## Data extracts:
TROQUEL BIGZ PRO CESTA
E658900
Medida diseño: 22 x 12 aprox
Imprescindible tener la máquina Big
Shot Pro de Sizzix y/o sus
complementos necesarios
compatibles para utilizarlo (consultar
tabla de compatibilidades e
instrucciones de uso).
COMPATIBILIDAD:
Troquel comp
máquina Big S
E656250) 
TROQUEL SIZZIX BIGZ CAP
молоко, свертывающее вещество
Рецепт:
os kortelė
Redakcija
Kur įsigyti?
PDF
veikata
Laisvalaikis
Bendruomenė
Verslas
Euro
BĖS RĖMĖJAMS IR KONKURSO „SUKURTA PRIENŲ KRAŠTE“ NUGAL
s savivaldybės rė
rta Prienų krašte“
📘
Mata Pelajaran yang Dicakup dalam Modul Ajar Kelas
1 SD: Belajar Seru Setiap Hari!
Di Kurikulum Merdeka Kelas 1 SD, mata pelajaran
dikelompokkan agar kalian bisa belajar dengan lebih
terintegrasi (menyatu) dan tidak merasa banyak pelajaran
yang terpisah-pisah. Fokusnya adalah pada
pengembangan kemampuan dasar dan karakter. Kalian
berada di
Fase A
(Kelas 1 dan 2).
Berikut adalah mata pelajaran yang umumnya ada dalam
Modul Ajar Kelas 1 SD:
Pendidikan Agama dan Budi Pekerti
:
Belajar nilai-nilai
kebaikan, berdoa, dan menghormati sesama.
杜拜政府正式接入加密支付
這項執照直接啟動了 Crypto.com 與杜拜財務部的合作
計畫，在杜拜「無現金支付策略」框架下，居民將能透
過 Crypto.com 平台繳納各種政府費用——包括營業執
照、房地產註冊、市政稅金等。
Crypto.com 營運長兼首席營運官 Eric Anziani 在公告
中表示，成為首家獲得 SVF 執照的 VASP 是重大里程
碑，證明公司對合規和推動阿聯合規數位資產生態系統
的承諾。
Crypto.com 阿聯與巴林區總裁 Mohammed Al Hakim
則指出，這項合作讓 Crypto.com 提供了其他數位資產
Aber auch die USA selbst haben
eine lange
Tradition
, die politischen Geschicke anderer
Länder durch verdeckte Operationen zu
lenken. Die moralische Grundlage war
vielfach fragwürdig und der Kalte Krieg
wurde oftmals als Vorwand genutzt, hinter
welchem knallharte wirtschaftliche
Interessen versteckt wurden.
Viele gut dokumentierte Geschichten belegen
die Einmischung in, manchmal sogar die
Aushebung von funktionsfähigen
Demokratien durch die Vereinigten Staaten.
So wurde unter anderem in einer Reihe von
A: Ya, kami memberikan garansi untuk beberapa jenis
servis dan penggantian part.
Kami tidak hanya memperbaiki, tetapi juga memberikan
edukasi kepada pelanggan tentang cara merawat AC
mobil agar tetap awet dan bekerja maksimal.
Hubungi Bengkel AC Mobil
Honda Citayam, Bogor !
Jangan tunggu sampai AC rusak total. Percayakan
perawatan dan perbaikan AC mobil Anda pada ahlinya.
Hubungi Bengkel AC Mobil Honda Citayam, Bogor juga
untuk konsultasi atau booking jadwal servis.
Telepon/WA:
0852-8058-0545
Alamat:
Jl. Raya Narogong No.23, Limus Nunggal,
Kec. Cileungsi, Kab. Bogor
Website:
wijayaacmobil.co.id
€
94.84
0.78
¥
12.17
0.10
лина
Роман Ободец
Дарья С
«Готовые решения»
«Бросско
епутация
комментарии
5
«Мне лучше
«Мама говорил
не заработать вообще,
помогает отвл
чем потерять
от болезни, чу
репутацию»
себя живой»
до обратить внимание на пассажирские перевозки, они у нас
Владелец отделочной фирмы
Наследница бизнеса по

## What the exercise asks:
Word for word, restate the data above from its first line down to and including the line with "welchem knallharte wirtschaftliche".

## Reply:
TROQUEL BIGZ PRO CESTA
E658900
Medida diseño: 22 x 12 aprox
Imprescindible tener la máquina Big
Shot Pro de Sizzix y/o sus
complementos necesarios
compatibles para utilizarlo (consultar
tabla de compatibilidades e
instrucciones de uso).
COMPATIBILIDAD:
Troquel comp
máquina Big S
E656250) 
TROQUEL SIZZIX BIGZ CAP
молоко, свертывающее вещество
Рецепт:
os kortelė
Redakcija
Kur įsigyti?
PDF
veikata
Laisvalaikis
Bendruomenė
Verslas
Euro
BĖS RĖMĖJAMS IR KONKURSO „SUKURTA PRIENŲ KRAŠTE“ NUGAL
s savivaldybės rė
rta Prienų krašte“
📘
Mata Pelajaran yang Dicakup dalam Modul Ajar Kelas
1 SD: Belajar Seru Setiap Hari!
Di Kurikulum Merdeka Kelas 1 SD, mata pelajaran
dikelompokkan agar kalian bisa belajar dengan lebih
terintegrasi (menyatu) dan tidak merasa banyak pelajaran
yang terpisah-pisah. Fokusnya adalah pada
pengembangan kemampuan dasar dan karakter. Kalian
berada di
Fase A
(Kelas 1 dan 2).
Berikut adalah mata pelajaran yang umumnya ada dalam
Modul Ajar Kelas 1 SD:
Pendidikan Agama dan Budi Pekerti
:
Belajar nilai-nilai
kebaikan, berdoa, dan menghormati sesama.
杜拜政府正式接入加密支付
這項執照直接啟動了 Crypto.com 與杜拜財務部的合作
計畫，在杜拜「無現金支付策略」框架下，居民將能透
過 Crypto.com 平台繳納各種政府費用——包括營業執
照、房地產註冊、市政稅金等。
Crypto.com 營運長兼首席營運官 Eric Anziani 在公告
中表示，成為首家獲得 SVF 執照的 VASP 是重大里程
碑，證明公司對合規和推動阿聯合規數位資產生態系統
的承諾。
Crypto.com 阿聯與巴林區總裁 Mohammed Al Hakim
則指出，這項合作讓 Crypto.com 提供了其他數位資產
Aber auch die USA selbst haben
eine lange
Tradition
, die politischen Geschicke anderer
Länder durch verdeckte Operationen zu
lenken. Die moralische Grundlage war
vielfach fragwürdig und der Kalte Krieg
wurde oftmals als Vorwand genutzt, hinter
welchem knallharte wirtschaftliche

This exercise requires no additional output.